According to international standards IEEE（ Institute of electrical and Electronic Engineering ） 754, Any binary floating point number V It can be expressed in the following form ：

(-1)^S * M * 2^E

(-1)^S The sign bit , When S=0,V Is a positive number ; When S=1,V It's a negative number .

M Represents a significant number , Greater than or equal to 1, Less than 2.

2^E Indicates the index bit .

that 1.0 I can write this as .(-1)^0* 1.0*2^0（2^n Power is the form of binary scientific calculation ）

Two of them S = 0,M = 1.0,E = 0

that 9.5 We can write

（-1）^0*1.0011*2^3

and 9.6 Well ？

We find that we can never show 0.6, Can only keep approaching this number , So the storage of floating-point in memory is a The exact value Instead of a Accurate value .

IEEE 754 Regulations ：

about 32 Floating point number of bits , The highest 1 Bits are sign bits s, And then 8 Bits are exponents E, The rest 23 Bits are significant numbers M.

about 64 Floating point number of bits , The highest 1 Bits are sign bits S, And then 11 Bits are exponents E, The rest 52 Bits are significant numbers M.

IEEE 754 For significant figures M And the index E, There are some special rules . 

As I said before , 1≤M<2 , in other words ,M It can be written. 1.xxxxxx In the form of , among xxxxxx Represents the fractional part . IEEE 754 Regulations , Keep it in the computer M when , By default, the first digit of this number is always 1, So it can be Give up , Save only the back xxxxxx part . For example preservation 1.01 When the Hou , Save only 01, Wait until you read , Put the first 1 Add . The purpose of this , It's saving 1 Significant digits . With 32 position Floating point numbers, for example , Leave to M Only 23 position , Will come first 1 After giving up , It's equivalent to being able to save 24 Significant digits .

As for the index E, The situation is more complicated .

First ,E For an unsigned integer （unsigned int） 

It means , If E by 8 position , Its value range is 0~255; If E by 11 position , Its value range is 0~2047. however , We know , In scientific counting E You can have negative numbers , therefore IEEE 754 Regulations , In memory E The true value of must be added with an intermediate number , about 8 Bit E, This middle number yes 127; about 11 Bit E, In the middle The number is 1023. such as ,2^10 Of E yes 10, So save it as 32 When floating-point numbers are in place , Must be saved as 10+127=137, namely 10001001.

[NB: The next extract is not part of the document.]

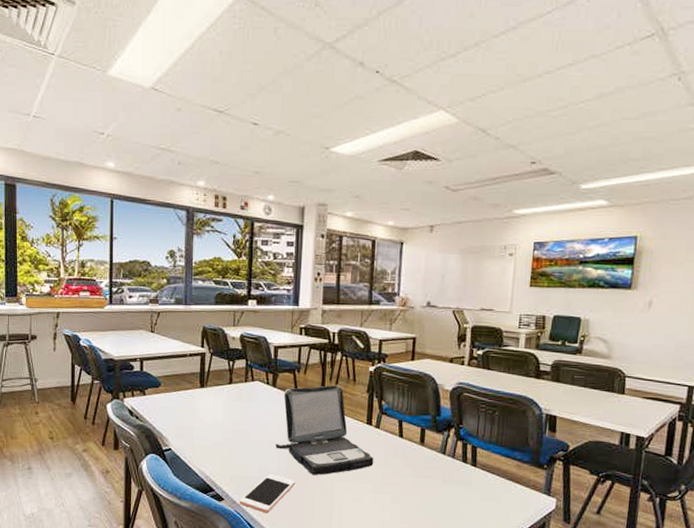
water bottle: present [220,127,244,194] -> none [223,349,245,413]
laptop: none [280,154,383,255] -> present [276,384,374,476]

  Index E Fetching from memory can be further divided into three cases ：

E Not all for 0 Or not all of them 1

At this time , Floating point numbers are represented by the following rules , The index E Of Subtract... From the calculated value 127（ or 1023）, obtain True value , then Significant figures M Add the first 1. such as ： 0.5（1/2） The binary form of is 0.1, Since it is stipulated that the positive part must be 1, That is to move the decimal point to the right 1 position , Then for 1.0*2^(-1), Its order code is -1+127=126, Expressed as 01111110, And the mantissa 1.0 Remove the integer part and make it 0, A filling 0 To 23 position 00000000000000000000000, Then its binary representation is :0 01111110 00000000000000000000000

 E All for 0 

At this time , The exponent of a floating point number E be equal to 1-127（ perhaps 1-1023） That's the true value , Significant figures M No more first 1, It's reduced to 0.xxxxxx Decimals of . This is to show that ±0, And close to 0 A very small number of .

E All for 1         

At this time , If the significant number M All for 0, Express ± infinity （ It depends on the sign bit s）;

Okay , How many floating-point rules are introduced .

Conclusion

Just to summarize , The storage of shaping is through In the form of complement （ Through the form of big and small ends ), Floating point storage mainly stores A sign bit E Binary bit level of M The exact number of digits . If you get something , Let's support San Lian ！